On February 20, 2016 Affiliate Faculty Manisha Desai delivered the keynote address “Towards Epistemic Justice: Feminist, Subaltern, Postcolonial and Decolonial Approaches” at the University of Hawaii at Hilo Campus to open this year’s Hawaii Sociological Association Conference that will focus on subaltern sociology and social justice, islands, and movements.

Subaltern is a term associated with the postcolonial experience and refers to groups in society that have been oppressed or exploited due to gender, sexuality, race, migrant status, class, nation, ability, indigeneity, or rural/regional location. According to conference organizers, Islanders ought to be covered by the term because “island geographies are often eclipsed by mainland-centered approaches of development as well as the distinct cultural and social resistance found on them.”

Addressing the issue of “epistemic violence” that Gayatri Spivak identified in her essay “Can the Subaltern Speak”, Professor Desai’s talk discussed the various ways in which subaltern groups and scholars have tried to do so as well as illustrate these possibilities via recent articulations of alternative futures to development such as Sumak Kawsay or Beun Vivir, Ecological Swaraj, and degrowth.
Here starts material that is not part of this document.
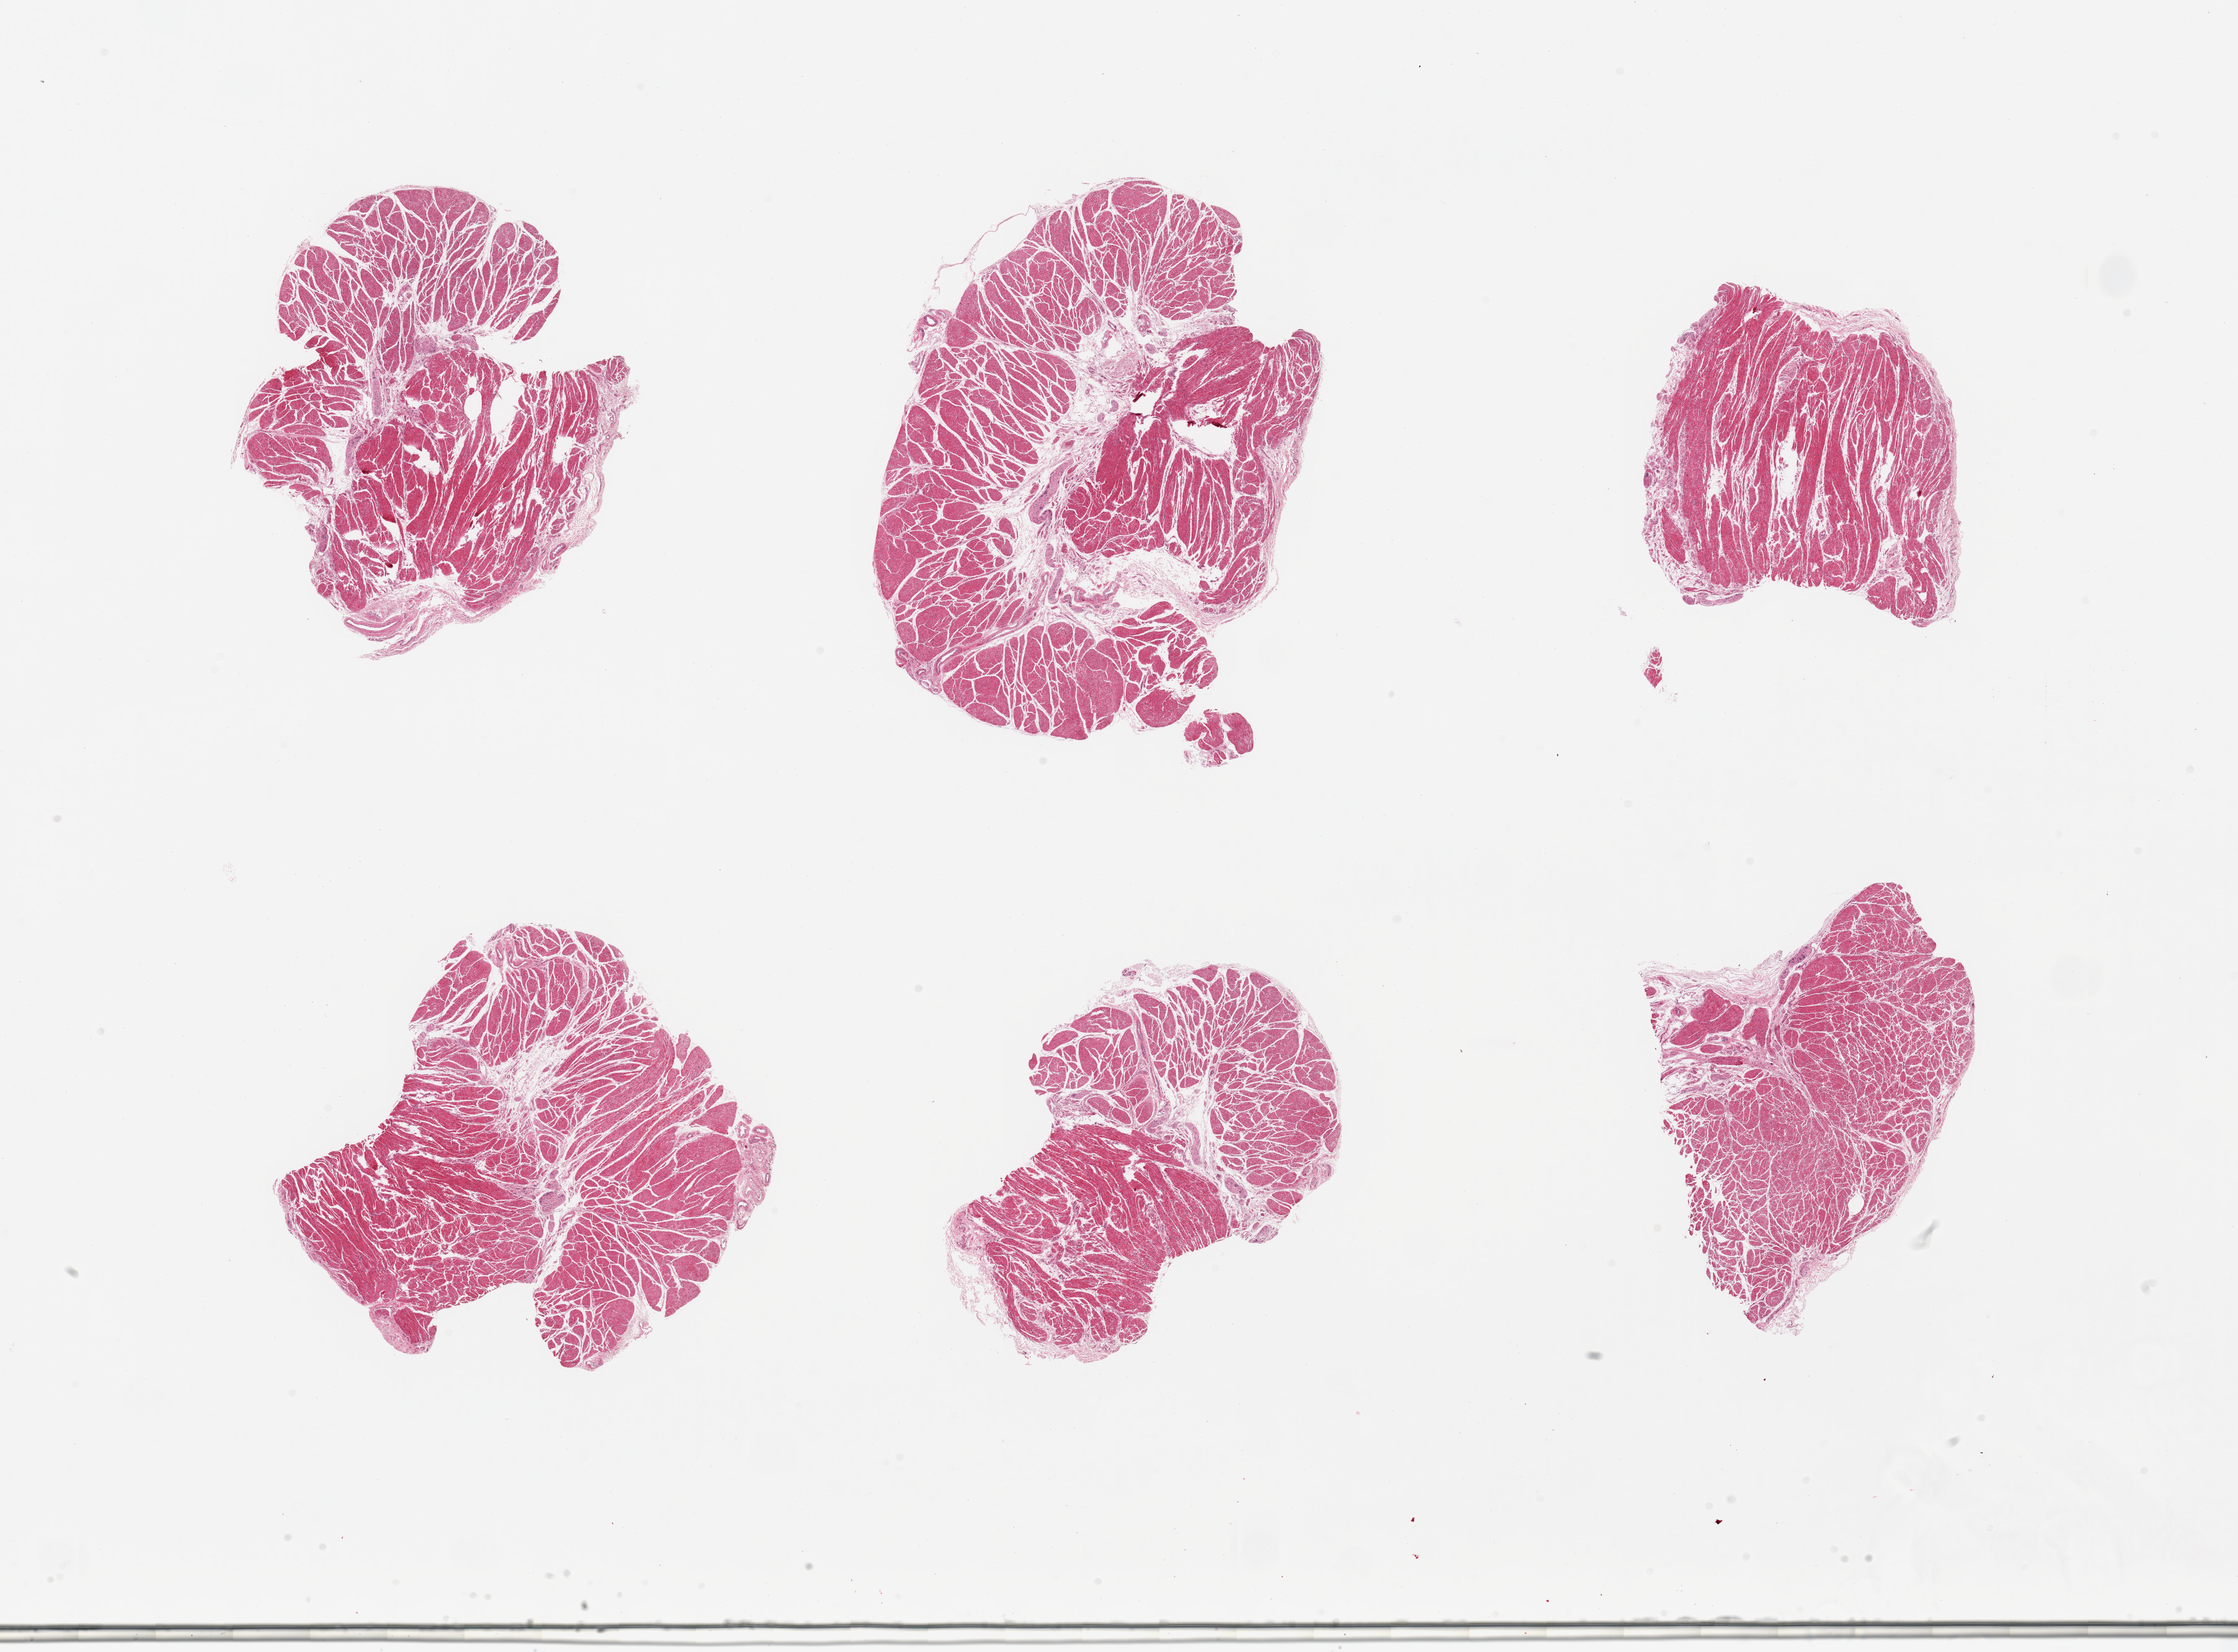
Digitized hematoxylin and eosin (H&E)-stained section — low-resolution overview of the scanned area, about 28.5 x 21.1 mm (from a 20x scan). PAXgene-fixed, paraffin-embedded tissue. Target tissue: esophageal muscle. Tissue donor sample. Donor sex: female.
* pathologist's review note for this sample: 6 pieces; well trimmed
According to Dr. Desai, epistemic violence for Spivak is the violence of knowledge production in the colonial encounter which renders the other silent and unable to be heard because the colonizer lacks the cognitive/interpretive resources to hear the colonized. Responding to a request for elaboration, she writes,

Feminist, subaltern, postcolonial, and decolonial theorists are among those who have sought to address this violence via new interpretive frameworks. Feminists do so via epistemologies and praxis that illuminated the standpoint of women via a gendered and later intersectional language; subaltern theorists read against colonial texts to hear the subaltern, while postcolonial theorists highlight the “intimate enemy.”

subaltern theorists read against colonial texts to hear the subaltern, while postcolonial theorists highlight the “intimate enemy”

More recently, decolonial theorists have begun to articulate a pluriversal dialogue via translation that would move us towards epistemic justice. Some of these decolonial approaches are evident in the alternatives to sustainable development being enacted by subaltern groups in the Global South and the North. For example, Sumak Kawsay begins with the understanding of human well being as the principle around which to organize an open ended society without a teleology. Ecological Swaraj similarly begins with self-reliance of the individual that enables each to participate in decision making around community based governance and economy while degrowth seeks to move public debate away from growth towards conviviality, care, and the commons.

During this spring semester, Professor of Sociology Manisha Desai, also gave two additional keynote addresses. On March 8, Eastern Michigan University hosted her for International Women’s Day as she delivered “Beyond Beijing Plus Twenty: The Changing Dynamics of the International Women’s Movement at the United Nations”. And on April 15, she addressed “Women’s Global Human Rights Activism in the era of Neoliberal Globalization” at the 32nd Annual Conference on the Advancement of Women at Texas Tech University.